__OBJETIVO 1__:
Responda, com base no artigo sobre o Ministério Público:
(a) De que estado é o procurador que manda tirar do ar a campanha das Olimpíadas?
(b) A que operação está ligado o outro procurador?
(c) Segundo o artigo, o que cabe aos procuradores que querem "refundar" a República?

++++ TRECHO CITADO

(Jornal do Brasil) - Um
procurador do Ministério Público, do Estado de Goiás, usando de argumentação e
justificativa claramente políticas, que refletem - sem esconder apaixonada
ojeriza - sua opinião a respeito do atual governo, manda tirar do ar a campanha
das Olimpíadas.
Outro
procurador, ligado à Operação Lava-Jato, afirma que é preciso, no contexto do
trabalho realizado no âmbito da mesma operação, “refundar a República”.
Ora,
não consta na Constituição Federal, que o Ministério Público, tenha entre suas
atribuições, refletir a opinião pessoal - e muito menos partidária, que lhes é
vetada - de seus membros, ou a de “refundar a República”.
A
República, organizada enquanto Estado, fundamenta-se na Lei, e um de seus principais
guardiões é, justamente, o Ministério Público, a quem cabe obedecer à
Constituição Federal, até que esta, eventualmente, seja mudada em Assembleia
Nacional Constituinte.
Se
alguns procuradores do Ministério Público querem “refundar” a República, que,
do modo que está, parece não ser de seu feitio, o caminho, em nosso atual
regime, é outro:
Cabe-lhes
lutar, como cidadãos, pela convocação de uma Assembleia Nacional Constituinte.

++++++++

__OBJETIVO 2__:
Mostre cada linha dos registros em que aparece a palavra "pixels".

++++ REGISTROS DO EXERCÍCIO

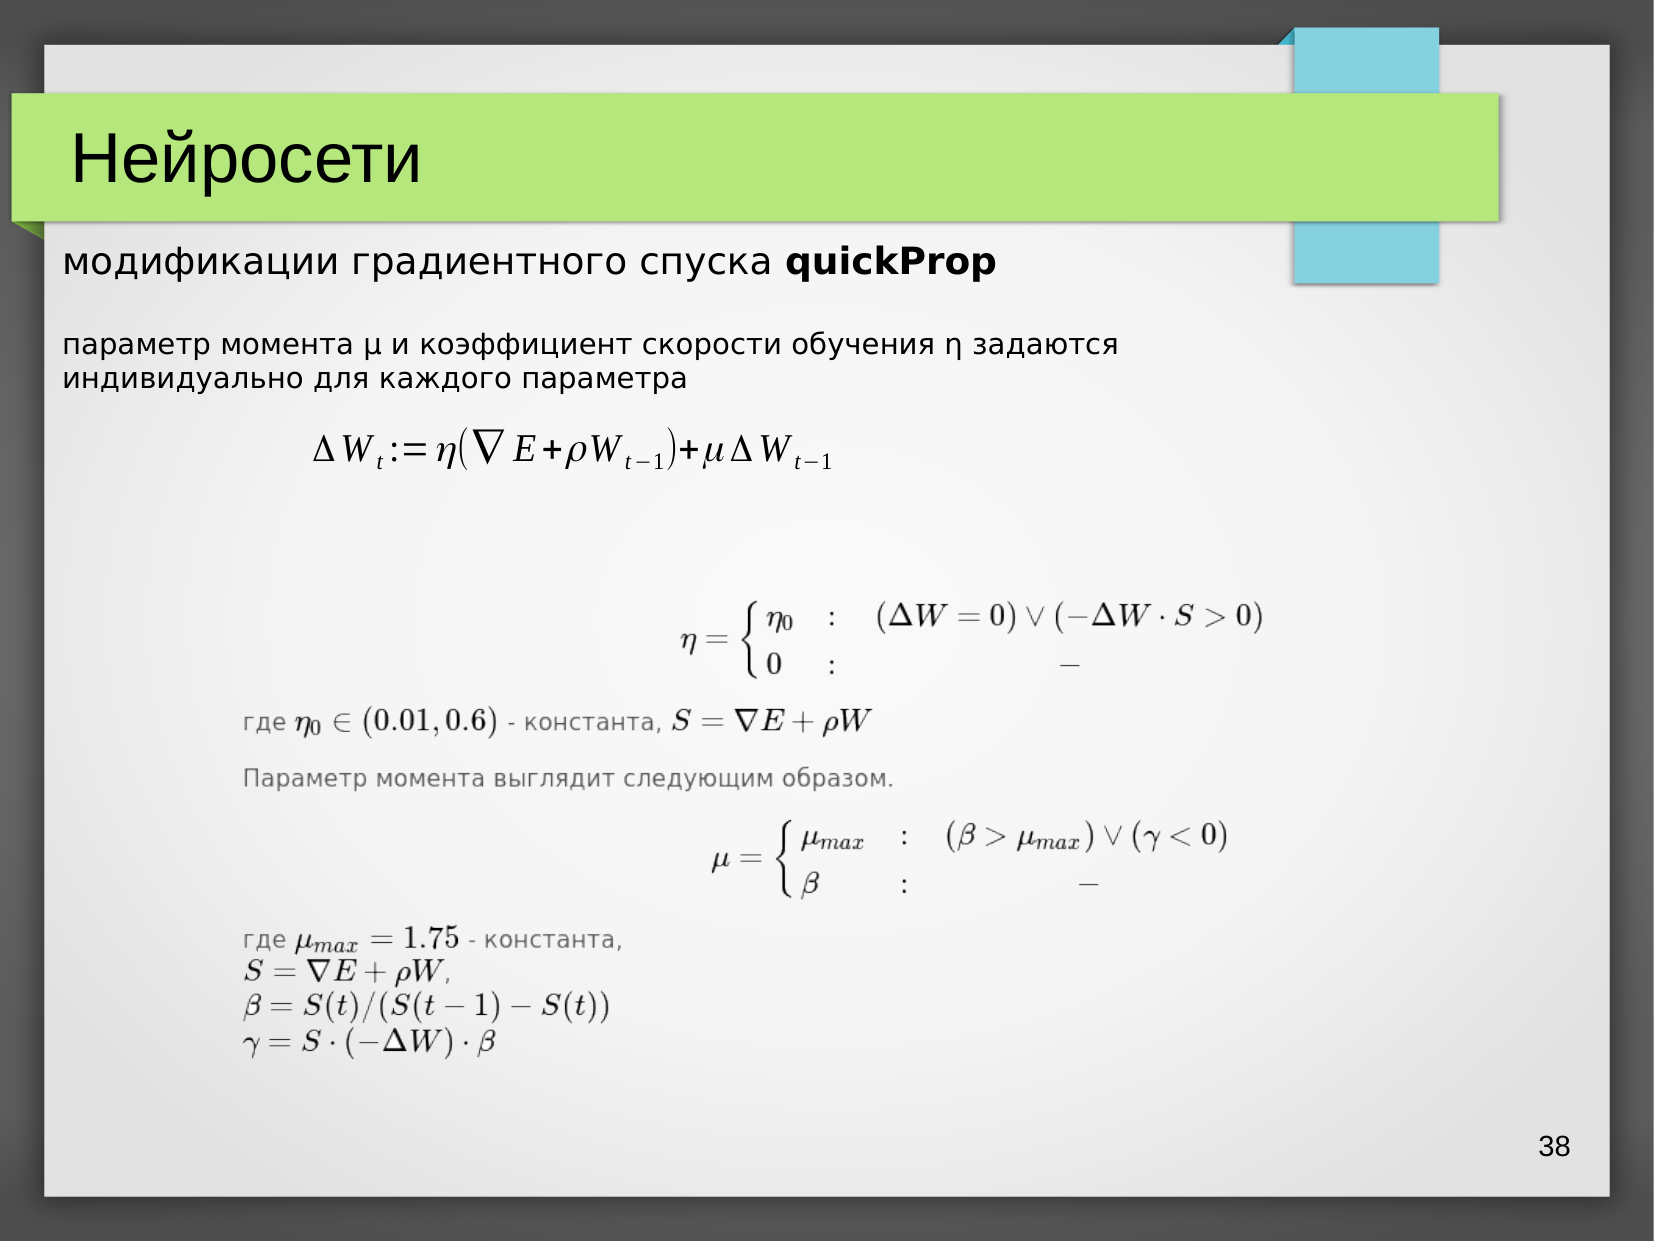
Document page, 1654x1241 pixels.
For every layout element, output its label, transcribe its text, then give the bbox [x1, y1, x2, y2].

++++++++
++++ REGISTROS DO EXERCÍCIO

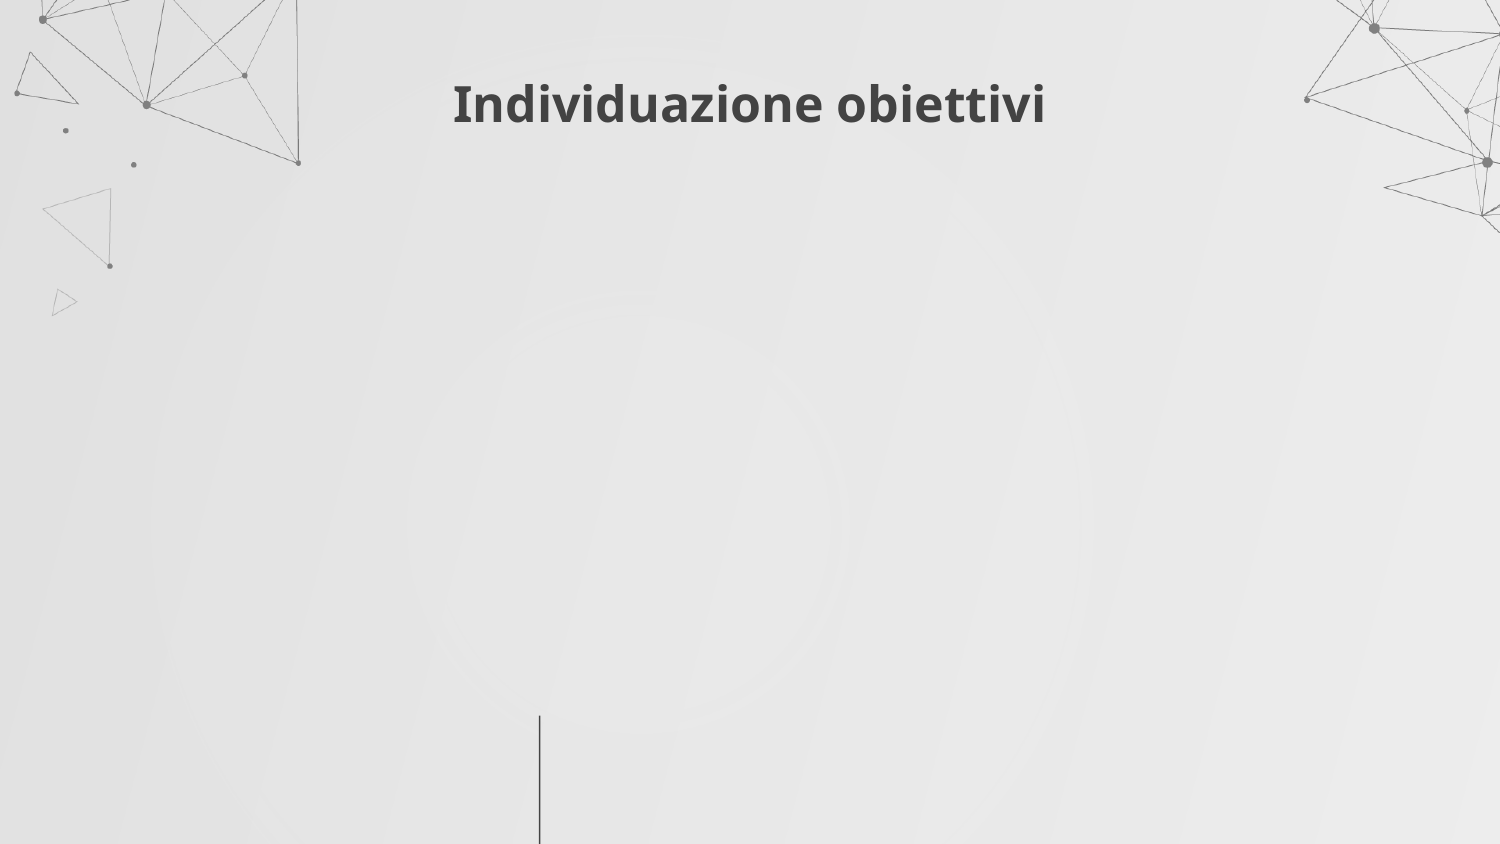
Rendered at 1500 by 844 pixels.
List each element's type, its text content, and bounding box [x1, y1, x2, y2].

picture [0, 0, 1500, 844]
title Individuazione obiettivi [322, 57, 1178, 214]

++++++++
++++ REGISTROS DO EXERCÍCIO

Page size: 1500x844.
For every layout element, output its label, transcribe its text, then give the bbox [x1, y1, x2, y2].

++++++++

__RESPOSTA 1__:
(a) Goiás.
(b) Operação Lava-Jato.
(c) Lutar, como cidadãos, pela convocação de uma Assembleia Nacional Constituinte.

__RESPOSTA 2__:
Document page, 1654x1241 pixels.
Rendered at 1500 by 844 pixels.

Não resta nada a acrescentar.